Home Office Faces Backlash from Local Communities Over Costly Military Asylum Site Expansion
Taxpayer advocates and local representatives question the fiscal sense and lack of community consultation in plans to house 3,750 asylum seekers at former bases.

The Home Office is facing intense scrutiny from local communities, legal challengers, and spending watchdogs over its decision to establish three new large-scale asylum accommodation centers at former military bases. Under the new proposals, the government is seeking planning permission to build basic accommodation units at MOD Bicester in Oxfordshire, RAF Barnham in Suffolk, and RAF Linton-on-Ouse in North Yorkshire. Collectively, these sites are intended to hold up to 3,750 asylum claimants.
The government also plans to extend the operational duration of several existing military-style facilities.

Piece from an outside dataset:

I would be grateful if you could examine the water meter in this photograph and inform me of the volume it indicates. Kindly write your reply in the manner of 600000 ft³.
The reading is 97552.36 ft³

The Crowborough site in East Sussex is scheduled to remain open until 2030, while the Wethersfield base in Essex will see its operations extended beyond 2027. Wethersfield's capacity is also set to increase by 400, bringing the total number of single men housed at the site to 1,200. These extensions have provoked anger among local residents who had been promised that the use of these facilities would be strictly temporary.
Fiscal watchdogs and local campaign groups have quickly challenged the financial logic of the government's plans. Despite Home Office assertions that large-scale military bases represent a cost-effective alternative to hotels, official data suggests otherwise. Imran Hussain, representing the Refugee Council, noted that the government's own spending watchdog, the National Audit Office, has confirmed that military barracks actually cost taxpayers more overall than housing claimants in hotels.

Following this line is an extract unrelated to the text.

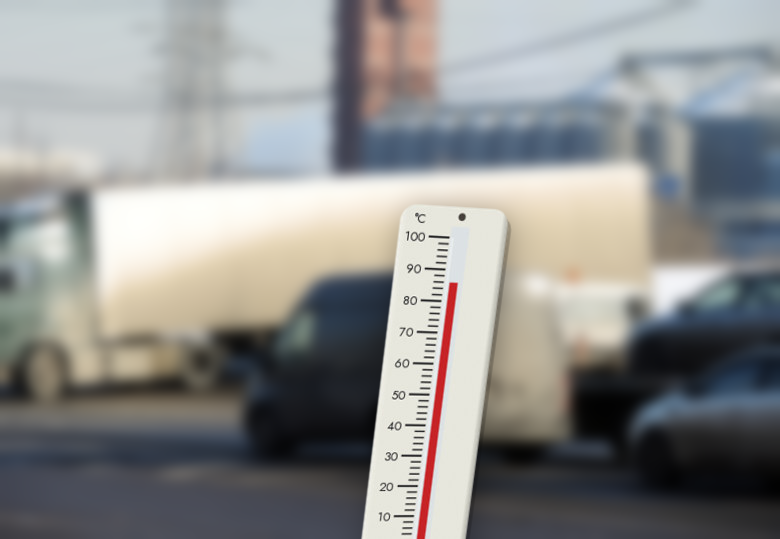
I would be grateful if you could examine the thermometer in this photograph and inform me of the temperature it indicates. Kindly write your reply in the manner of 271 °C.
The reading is 86 °C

Local representatives have expressed deep concerns about the suitability of these rural locations for large-scale institutional facilities. In Bicester, local leaders pointed out that the Home Office is repeating a failed experiment from 2001, when a similar asylum housing project was abandoned due to local protests, planning setbacks, and excessive costs. Calum Miller, the Liberal Democrat MP for Bicester and Woodstock, criticized the government for failing to consult local residents and described the policy as a "political fix" that replaces one costly, unsuitable model with another.

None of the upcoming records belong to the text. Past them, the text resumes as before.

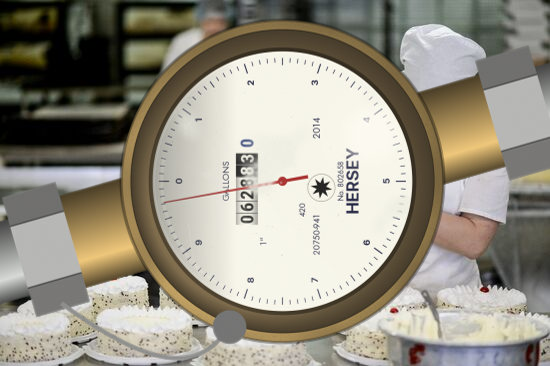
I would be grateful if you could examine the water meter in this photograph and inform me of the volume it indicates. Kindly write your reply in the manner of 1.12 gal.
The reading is 628829.7 gal
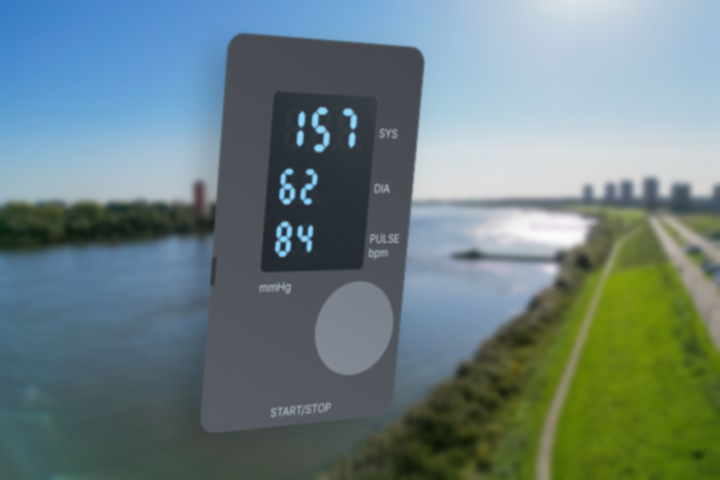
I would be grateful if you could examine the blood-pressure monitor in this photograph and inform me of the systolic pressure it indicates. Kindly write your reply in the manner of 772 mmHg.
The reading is 157 mmHg
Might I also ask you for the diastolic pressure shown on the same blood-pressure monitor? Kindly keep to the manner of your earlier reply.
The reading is 62 mmHg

In North Yorkshire, residents of Linton-on-Ouse are reacting with frustration to the government's return to their village. Nicola David of the Linton-on-Ouse Action Group, which successfully fought off a similar proposal by the previous government in 2022, described the announcement as a "real gut punch." David emphasized that placing thousands of asylum seekers in a small, remote village remains the "wrong plan, wrong place," warning of the strain it places on local infrastructure and community cohesion.